Here’s a (failure?) mode that I and others are already in, but might be too embarrassed to write about: taking weird career/financial risks, in order to obtain the financial security, to work on alignment full-time 2. Anyone more risk-averse (good for alignment!) might just… work a normal job for years to save up, or modestly conclude they’re not good enough to work in alignment altogether. If security mindset can be taught at all, this is a shit equilibrium.

Yes, I know EA and the alignment community are both improving at noob-friendliness. I’m glad of this. I’d be more glad if I saw non-academic noob-friendly programs that pay people, with little legible evidence of their abilities, to upskill full-time. IQ or other tests are legal, certainly in a context like this. Work harder on screening for whatever’s unteachable, and teaching what is.

5. Secret good ideas + collaboration + more work needed = ???

The good thing about having a central org to coordinate around, is it solves the conflicting requirements of “intellectual sharing” and “infohazard secrecy”. One org where the best researchers go, open on the inside, closed to the outside. Good good.

But, as noted in (1), MIRI has not lived up to its potential in this regard 3. MIRI could kill two birds with one stone, and act as a secrecy/collaboration coordination point while also having multiple small internal teams working on disparate approaches and thus having a high absolute headcount (helping (5) and (4)) while avoiding many issues common to big gangly organizations.

Then again, Zvi and others have written extensively on why big organizations are doomed to cancer and maybe theoretically impossible to align. Okay. Not promising. Then maybe we need approaches that get similar benefits (secrecy, collaboration, coordination, many schools) without making a large group. Perhaps a big closed-door annual conference? More MIRIx chapters? Something?

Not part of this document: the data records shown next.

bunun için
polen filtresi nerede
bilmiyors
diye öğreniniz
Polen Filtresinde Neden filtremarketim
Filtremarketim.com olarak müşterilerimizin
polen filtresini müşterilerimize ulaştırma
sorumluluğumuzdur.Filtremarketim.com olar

6. The hard problem of smart people working on a hard problem.

Remember “The Bitter Lesson”? Where AI researchers go for approaches using human expertise and galaxy-brained solutions, instead of brute scale?

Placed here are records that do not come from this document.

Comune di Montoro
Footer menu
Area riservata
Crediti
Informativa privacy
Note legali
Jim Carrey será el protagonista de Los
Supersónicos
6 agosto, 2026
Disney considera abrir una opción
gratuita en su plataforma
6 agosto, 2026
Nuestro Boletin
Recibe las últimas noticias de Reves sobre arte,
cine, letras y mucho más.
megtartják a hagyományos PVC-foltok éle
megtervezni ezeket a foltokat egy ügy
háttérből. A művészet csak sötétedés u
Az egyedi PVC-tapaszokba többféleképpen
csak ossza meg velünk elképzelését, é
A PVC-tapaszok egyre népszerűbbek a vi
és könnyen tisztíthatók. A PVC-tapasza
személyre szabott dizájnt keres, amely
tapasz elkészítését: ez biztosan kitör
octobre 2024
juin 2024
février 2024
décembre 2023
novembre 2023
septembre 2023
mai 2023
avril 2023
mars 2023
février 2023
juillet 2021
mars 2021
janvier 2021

Sutton’s reasoning for this is (at least partly) that researchers have human vanity. “I’m a smart person, therefore my solution should be sufficiently-complicated.” 4

I think similar reasons of vanity (and related social-status) reasons are holding back some AI alignment progress.

I think people are afraid to suggest sufficiently weird/far-out ideas (which, recall, need to be quite different from existing flawed approaches), because they have a mental model of semi-adequate MIRI trying and failing something, and then not prioritizing writing-up-the-failure (or keeping the failure secret for some reason).

Sure, there are good security-mindset and iffy-teachability reasons why many new ideas can and should be rejected on-sight. But, as noted in (4), these problems should not be impossible to get around. And in actual cybersecurity and cryptography, where people are presumably selected at least a tad for having security mindset, there’s not exactly a shortage of creative ideas and moon math solutions. Given our field’s relatively-high coordination and self-reflection, surely we can do better?

This relates to a point I’ve made elsewhere, that in the face of lots of things not working, we need to try more hokey, wacky, cheesy, low-hanging, “dumb” ideas. I’m disappointed that I couldn’t find any LessWrong post suggesting like “Let’s divvy up team members where each one represents a cortex of the brain, then we can divide intellectual labor!”. The idea is dumb, it likely won’t work, but surviving worlds don’t leave that stone unturned. If famously-wacky early LessWrong didn’t have this lying around, how do I know MIRI hasn’t secretly tried and failed at it?

Related to division of intellectual labor: I also think Yudkowsky’s example of Einstein, in the Sequences, may make people afraid to offer incremental ideas, critiques, solutions, etc. “If I can’t solve all of alignment (or all of [big alignment subproblem]) in one or two groundbreaking papers, like Einstein did with Relativity, I’m not smart enough to work in alignment.” So, uh, don’t be afraid to take even half-baked ideas to the level of a LaTeX-formatted paper. (If you can solve alignment in one paper, obviously do that!)

7. Concluding paragraph because you have a crippling addiction to prose (ok, same, fair).